Activity:
Convert the rows below, from the start through the line containing "3: (748, 683)", into a JSON list of strings with one string per line and blank lines omitted. Include only that stretch.
******************************
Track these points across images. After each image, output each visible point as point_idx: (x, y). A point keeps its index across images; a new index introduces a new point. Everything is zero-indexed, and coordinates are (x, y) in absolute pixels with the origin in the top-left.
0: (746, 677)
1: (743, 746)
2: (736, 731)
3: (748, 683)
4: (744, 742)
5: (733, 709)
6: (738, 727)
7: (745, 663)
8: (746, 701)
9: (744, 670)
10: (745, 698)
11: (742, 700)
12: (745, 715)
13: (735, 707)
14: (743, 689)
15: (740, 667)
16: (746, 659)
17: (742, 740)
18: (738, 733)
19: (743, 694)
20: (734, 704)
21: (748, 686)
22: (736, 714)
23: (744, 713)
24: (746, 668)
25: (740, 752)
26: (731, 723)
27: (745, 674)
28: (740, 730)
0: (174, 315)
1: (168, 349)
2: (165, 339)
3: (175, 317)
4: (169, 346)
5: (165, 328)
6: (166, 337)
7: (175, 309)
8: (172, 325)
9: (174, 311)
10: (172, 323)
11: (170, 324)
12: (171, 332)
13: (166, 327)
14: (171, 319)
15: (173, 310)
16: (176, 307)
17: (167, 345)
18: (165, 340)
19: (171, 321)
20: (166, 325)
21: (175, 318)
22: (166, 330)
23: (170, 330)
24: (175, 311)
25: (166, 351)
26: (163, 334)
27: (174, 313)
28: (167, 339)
******************************
Answer below:
[
  "Track these points across images. After each image, output each visible point as point_idx: (x, y). A point keeps its index across images; a new index introduces a new point. Everything is zero-indexed, and coordinates are (x, y) in absolute pixels with the origin in the top-left.",
  "0: (746, 677)",
  "1: (743, 746)",
  "2: (736, 731)",
  "3: (748, 683)"
]